* PROBLEM: Transcribe each record precisely; images stay out.

* DATA FOR THIS TASK:
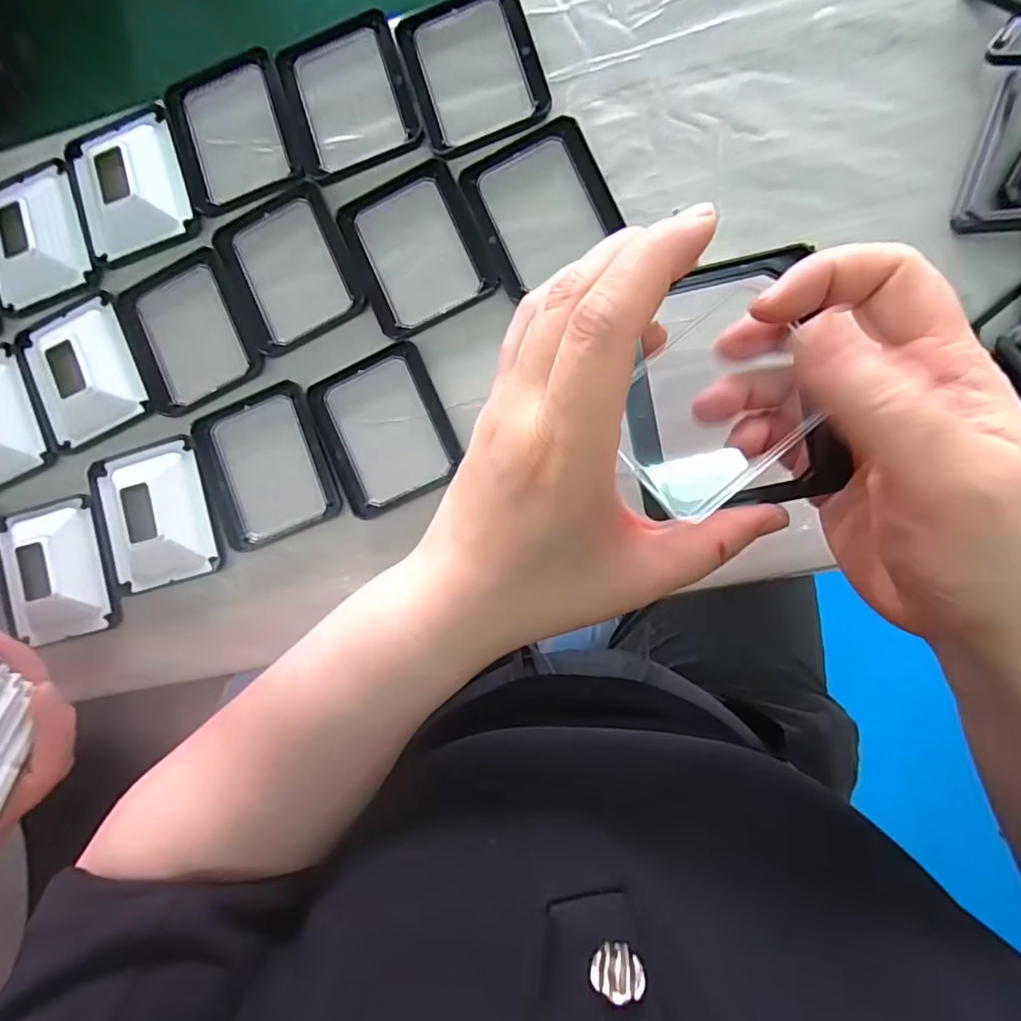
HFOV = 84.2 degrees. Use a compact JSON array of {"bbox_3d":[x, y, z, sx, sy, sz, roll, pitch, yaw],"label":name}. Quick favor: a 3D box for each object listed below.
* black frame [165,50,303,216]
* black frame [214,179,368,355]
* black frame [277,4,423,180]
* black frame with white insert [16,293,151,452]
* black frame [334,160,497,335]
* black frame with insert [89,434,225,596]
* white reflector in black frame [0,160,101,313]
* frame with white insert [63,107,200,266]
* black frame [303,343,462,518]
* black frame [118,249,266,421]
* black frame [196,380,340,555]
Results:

* RESULT BELOW:
HFOV = 84.2 degrees. Use a compact JSON array of {"bbox_3d":[x, y, z, sx, sy, sz, roll, pitch, yaw],"label":name}. Quick favor: a 3D box for each object listed below.
* black frame [165,50,303,216]
* black frame [214,179,368,355]
* black frame [277,4,423,180]
* black frame with white insert [16,293,151,452]
* black frame [334,160,497,335]
* black frame with insert [89,434,225,596]
* white reflector in black frame [0,160,101,313]
* frame with white insert [63,107,200,266]
* black frame [303,343,462,518]
* black frame [118,249,266,421]
* black frame [196,380,340,555]
Results:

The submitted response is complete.